Work to complete: Where the records below show a line containing "- 46796 vehicles annotated", start copying; end with the line containing "- Book title: Iberian", and copy it too.

☆ ☆ ☆ ☆

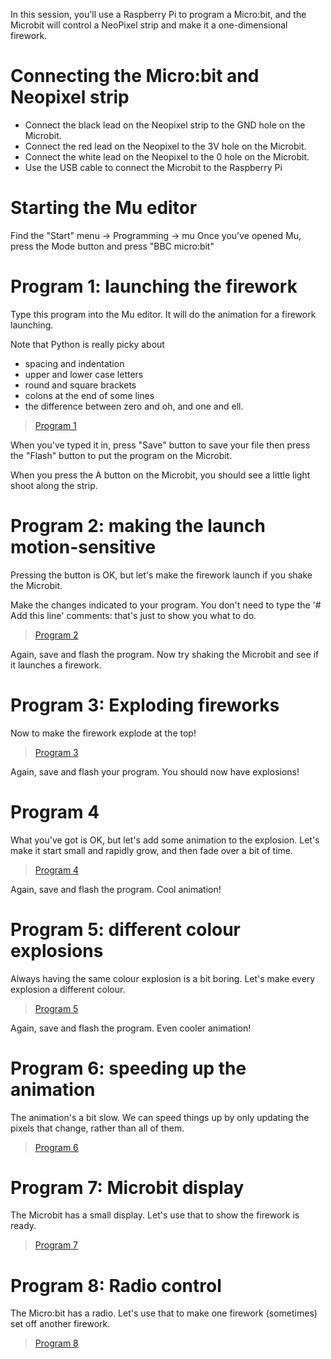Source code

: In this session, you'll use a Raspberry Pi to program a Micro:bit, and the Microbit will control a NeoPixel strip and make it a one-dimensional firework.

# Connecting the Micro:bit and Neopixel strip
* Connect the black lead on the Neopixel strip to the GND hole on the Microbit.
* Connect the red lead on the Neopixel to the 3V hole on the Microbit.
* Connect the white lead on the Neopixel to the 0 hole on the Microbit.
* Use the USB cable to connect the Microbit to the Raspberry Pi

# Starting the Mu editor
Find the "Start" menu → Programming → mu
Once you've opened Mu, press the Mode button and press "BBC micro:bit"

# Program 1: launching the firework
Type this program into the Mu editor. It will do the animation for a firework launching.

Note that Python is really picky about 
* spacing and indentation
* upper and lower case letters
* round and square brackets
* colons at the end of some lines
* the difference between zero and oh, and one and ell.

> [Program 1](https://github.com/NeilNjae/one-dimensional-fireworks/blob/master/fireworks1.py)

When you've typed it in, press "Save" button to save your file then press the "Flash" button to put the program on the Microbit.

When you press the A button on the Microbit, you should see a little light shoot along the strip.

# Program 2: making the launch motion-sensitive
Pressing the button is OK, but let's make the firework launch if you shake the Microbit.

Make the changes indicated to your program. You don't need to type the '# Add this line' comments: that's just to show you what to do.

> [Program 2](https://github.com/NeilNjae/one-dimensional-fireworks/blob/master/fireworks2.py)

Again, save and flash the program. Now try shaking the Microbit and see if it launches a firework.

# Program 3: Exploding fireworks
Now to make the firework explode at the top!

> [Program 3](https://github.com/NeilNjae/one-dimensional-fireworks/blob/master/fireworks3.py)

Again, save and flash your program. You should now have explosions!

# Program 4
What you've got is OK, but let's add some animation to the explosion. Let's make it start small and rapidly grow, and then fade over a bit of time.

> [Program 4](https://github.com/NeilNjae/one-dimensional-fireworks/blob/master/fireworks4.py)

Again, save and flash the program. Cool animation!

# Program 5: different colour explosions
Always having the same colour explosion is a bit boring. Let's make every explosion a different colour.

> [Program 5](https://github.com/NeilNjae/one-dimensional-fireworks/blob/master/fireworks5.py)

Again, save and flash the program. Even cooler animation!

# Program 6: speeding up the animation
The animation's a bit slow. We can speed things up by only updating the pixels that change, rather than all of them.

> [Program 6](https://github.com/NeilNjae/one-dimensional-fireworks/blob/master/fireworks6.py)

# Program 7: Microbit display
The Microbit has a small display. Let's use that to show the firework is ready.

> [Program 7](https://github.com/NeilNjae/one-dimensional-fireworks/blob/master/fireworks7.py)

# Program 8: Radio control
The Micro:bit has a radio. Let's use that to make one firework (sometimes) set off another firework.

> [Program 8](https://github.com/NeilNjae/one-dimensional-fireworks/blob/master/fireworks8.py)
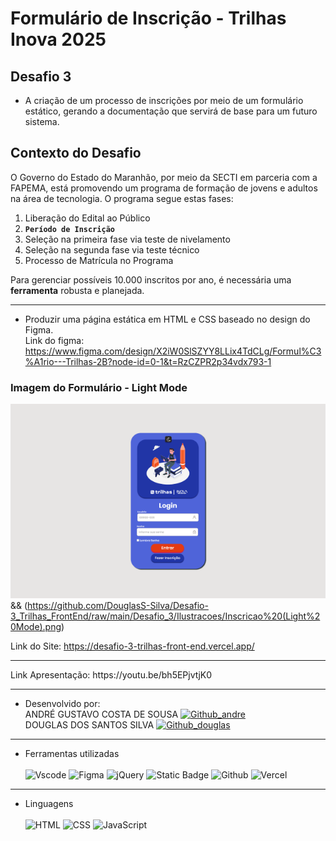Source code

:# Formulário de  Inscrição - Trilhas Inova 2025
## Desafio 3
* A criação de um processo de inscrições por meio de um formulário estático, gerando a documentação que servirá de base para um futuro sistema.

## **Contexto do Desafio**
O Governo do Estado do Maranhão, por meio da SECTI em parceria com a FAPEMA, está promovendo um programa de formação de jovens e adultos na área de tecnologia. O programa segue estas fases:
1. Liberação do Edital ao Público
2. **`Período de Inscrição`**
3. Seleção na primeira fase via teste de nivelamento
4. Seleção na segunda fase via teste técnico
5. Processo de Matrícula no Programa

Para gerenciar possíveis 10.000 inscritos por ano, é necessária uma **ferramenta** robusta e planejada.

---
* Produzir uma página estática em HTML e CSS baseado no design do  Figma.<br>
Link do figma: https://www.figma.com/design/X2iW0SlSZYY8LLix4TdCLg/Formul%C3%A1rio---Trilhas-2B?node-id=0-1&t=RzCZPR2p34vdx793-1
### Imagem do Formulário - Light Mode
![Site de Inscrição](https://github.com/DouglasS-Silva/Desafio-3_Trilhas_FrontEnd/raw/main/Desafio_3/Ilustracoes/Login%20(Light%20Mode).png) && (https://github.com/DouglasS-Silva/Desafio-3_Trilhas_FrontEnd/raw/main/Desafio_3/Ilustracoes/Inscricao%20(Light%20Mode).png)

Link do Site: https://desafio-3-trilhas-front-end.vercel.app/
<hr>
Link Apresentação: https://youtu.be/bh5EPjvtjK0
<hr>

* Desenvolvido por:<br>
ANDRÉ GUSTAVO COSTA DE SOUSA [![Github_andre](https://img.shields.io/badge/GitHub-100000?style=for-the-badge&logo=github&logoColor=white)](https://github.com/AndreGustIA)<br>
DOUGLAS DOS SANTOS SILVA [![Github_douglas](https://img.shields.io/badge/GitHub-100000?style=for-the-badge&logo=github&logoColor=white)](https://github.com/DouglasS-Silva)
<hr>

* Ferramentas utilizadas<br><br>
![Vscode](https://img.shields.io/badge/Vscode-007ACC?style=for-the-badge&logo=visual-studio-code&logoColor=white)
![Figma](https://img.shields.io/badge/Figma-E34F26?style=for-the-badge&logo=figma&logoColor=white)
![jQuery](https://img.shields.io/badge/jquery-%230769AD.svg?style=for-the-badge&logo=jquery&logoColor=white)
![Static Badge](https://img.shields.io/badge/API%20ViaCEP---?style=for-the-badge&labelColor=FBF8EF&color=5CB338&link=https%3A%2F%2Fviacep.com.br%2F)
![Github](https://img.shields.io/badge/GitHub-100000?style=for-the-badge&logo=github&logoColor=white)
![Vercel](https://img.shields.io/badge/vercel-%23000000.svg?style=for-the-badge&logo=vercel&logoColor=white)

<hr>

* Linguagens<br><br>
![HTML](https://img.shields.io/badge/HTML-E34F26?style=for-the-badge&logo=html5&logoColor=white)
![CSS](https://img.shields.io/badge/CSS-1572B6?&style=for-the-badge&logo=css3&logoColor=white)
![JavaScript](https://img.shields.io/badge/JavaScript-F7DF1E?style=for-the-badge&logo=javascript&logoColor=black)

☆ ☆ ☆ ☆

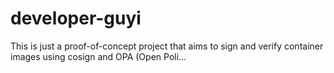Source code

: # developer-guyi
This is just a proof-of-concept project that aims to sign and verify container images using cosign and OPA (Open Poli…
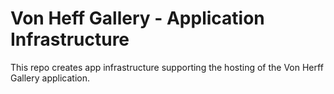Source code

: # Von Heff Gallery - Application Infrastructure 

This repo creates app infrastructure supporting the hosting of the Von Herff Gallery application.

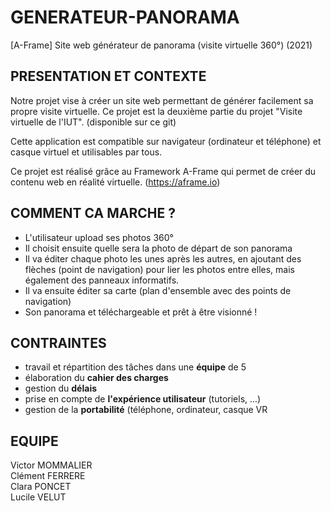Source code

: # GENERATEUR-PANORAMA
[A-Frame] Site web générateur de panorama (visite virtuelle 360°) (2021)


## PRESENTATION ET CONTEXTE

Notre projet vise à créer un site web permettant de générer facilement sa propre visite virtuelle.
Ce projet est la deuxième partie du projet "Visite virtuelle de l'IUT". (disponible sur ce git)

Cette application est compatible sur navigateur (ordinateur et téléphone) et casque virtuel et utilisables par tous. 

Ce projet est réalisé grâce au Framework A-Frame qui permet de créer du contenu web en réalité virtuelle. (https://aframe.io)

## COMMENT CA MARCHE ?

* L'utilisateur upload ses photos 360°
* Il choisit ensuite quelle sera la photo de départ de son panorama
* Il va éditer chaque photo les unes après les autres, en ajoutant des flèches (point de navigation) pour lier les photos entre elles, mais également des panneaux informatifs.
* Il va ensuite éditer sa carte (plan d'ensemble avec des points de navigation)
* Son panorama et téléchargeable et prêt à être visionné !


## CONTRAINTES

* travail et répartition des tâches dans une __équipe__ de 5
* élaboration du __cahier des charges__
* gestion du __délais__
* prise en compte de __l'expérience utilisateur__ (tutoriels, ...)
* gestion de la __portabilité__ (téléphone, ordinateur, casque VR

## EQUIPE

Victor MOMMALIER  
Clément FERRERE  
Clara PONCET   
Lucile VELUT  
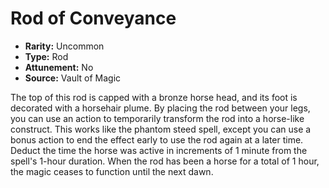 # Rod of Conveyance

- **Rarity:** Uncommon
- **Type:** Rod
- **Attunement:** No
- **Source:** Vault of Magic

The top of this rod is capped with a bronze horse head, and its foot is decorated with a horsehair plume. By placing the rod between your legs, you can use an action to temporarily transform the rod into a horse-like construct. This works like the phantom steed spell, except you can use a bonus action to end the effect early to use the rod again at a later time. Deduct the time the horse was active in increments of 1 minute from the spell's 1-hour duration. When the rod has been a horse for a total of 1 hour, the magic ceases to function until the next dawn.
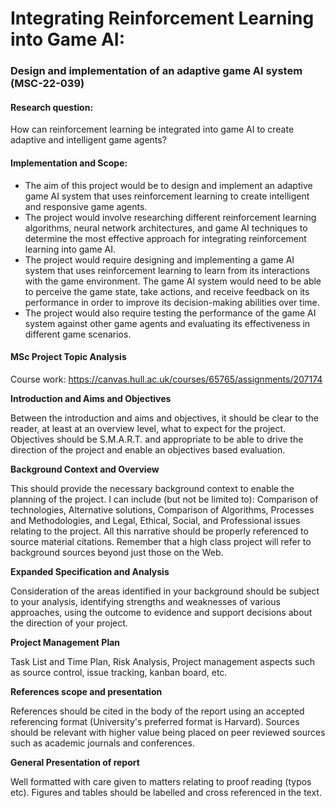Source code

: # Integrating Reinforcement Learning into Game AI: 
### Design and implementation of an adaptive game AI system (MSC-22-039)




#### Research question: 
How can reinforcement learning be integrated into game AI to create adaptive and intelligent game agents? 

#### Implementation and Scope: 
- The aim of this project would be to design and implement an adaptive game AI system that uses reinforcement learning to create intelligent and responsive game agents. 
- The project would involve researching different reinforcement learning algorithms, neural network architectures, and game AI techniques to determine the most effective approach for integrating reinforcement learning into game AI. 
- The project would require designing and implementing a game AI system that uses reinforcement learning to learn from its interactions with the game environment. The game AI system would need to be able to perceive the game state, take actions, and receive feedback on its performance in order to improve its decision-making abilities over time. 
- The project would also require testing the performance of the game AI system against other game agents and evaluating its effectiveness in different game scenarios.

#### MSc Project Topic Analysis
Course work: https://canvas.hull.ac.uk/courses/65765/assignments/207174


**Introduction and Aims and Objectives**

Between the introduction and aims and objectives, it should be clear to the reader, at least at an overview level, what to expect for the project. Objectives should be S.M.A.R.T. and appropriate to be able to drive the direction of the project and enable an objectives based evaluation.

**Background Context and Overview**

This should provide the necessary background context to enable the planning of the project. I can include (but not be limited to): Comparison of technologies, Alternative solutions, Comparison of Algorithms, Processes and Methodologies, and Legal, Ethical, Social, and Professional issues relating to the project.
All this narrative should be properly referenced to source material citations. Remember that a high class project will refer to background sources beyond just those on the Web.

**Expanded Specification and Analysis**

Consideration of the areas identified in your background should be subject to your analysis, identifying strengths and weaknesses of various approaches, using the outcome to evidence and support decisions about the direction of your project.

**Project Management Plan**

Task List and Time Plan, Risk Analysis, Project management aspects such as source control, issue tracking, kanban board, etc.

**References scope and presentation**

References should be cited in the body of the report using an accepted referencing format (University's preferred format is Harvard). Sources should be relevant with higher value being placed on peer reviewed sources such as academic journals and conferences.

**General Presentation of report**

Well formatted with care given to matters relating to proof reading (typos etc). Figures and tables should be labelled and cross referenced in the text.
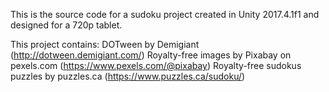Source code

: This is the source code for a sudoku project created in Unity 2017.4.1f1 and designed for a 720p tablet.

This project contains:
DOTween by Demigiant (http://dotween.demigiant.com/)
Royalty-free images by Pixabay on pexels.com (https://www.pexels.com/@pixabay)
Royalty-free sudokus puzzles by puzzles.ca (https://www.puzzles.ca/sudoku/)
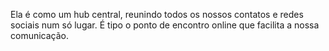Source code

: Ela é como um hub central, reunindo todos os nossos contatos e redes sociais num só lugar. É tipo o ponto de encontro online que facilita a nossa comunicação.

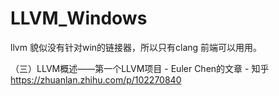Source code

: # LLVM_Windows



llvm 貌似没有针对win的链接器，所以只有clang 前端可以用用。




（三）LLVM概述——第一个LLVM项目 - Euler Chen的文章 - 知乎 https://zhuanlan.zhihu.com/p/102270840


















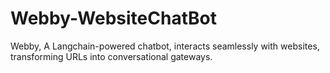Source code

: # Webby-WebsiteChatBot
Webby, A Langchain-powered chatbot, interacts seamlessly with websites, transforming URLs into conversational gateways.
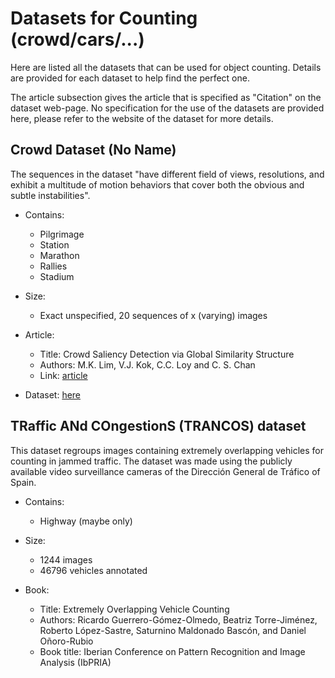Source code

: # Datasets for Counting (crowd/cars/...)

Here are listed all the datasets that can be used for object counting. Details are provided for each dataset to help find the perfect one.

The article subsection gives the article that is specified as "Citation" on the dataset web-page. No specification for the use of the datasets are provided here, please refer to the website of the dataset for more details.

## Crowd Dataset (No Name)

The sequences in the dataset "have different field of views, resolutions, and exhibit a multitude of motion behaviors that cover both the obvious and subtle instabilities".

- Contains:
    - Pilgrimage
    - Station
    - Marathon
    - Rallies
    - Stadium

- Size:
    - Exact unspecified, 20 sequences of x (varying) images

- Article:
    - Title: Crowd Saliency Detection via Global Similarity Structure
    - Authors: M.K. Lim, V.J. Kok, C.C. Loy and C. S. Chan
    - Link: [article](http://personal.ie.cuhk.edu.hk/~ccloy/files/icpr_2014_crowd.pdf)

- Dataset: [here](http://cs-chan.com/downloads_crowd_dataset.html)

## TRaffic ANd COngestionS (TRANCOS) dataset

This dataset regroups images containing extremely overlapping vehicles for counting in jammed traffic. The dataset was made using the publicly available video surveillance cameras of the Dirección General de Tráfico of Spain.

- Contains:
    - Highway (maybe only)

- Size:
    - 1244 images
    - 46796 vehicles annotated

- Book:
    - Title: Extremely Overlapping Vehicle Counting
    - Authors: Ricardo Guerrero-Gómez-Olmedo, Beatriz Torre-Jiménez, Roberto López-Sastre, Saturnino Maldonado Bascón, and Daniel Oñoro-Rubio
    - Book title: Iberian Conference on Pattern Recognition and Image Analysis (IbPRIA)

☆ ☆ ☆ ☆

Response area:
    - 46796 vehicles annotated

- Book:
    - Title: Extremely Overlapping Vehicle Counting
    - Authors: Ricardo Guerrero-Gómez-Olmedo, Beatriz Torre-Jiménez, Roberto López-Sastre, Saturnino Maldonado Bascón, and Daniel Oñoro-Rubio
    - Book title: Iberian Conference on Pattern Recognition and Image Analysis (IbPRIA)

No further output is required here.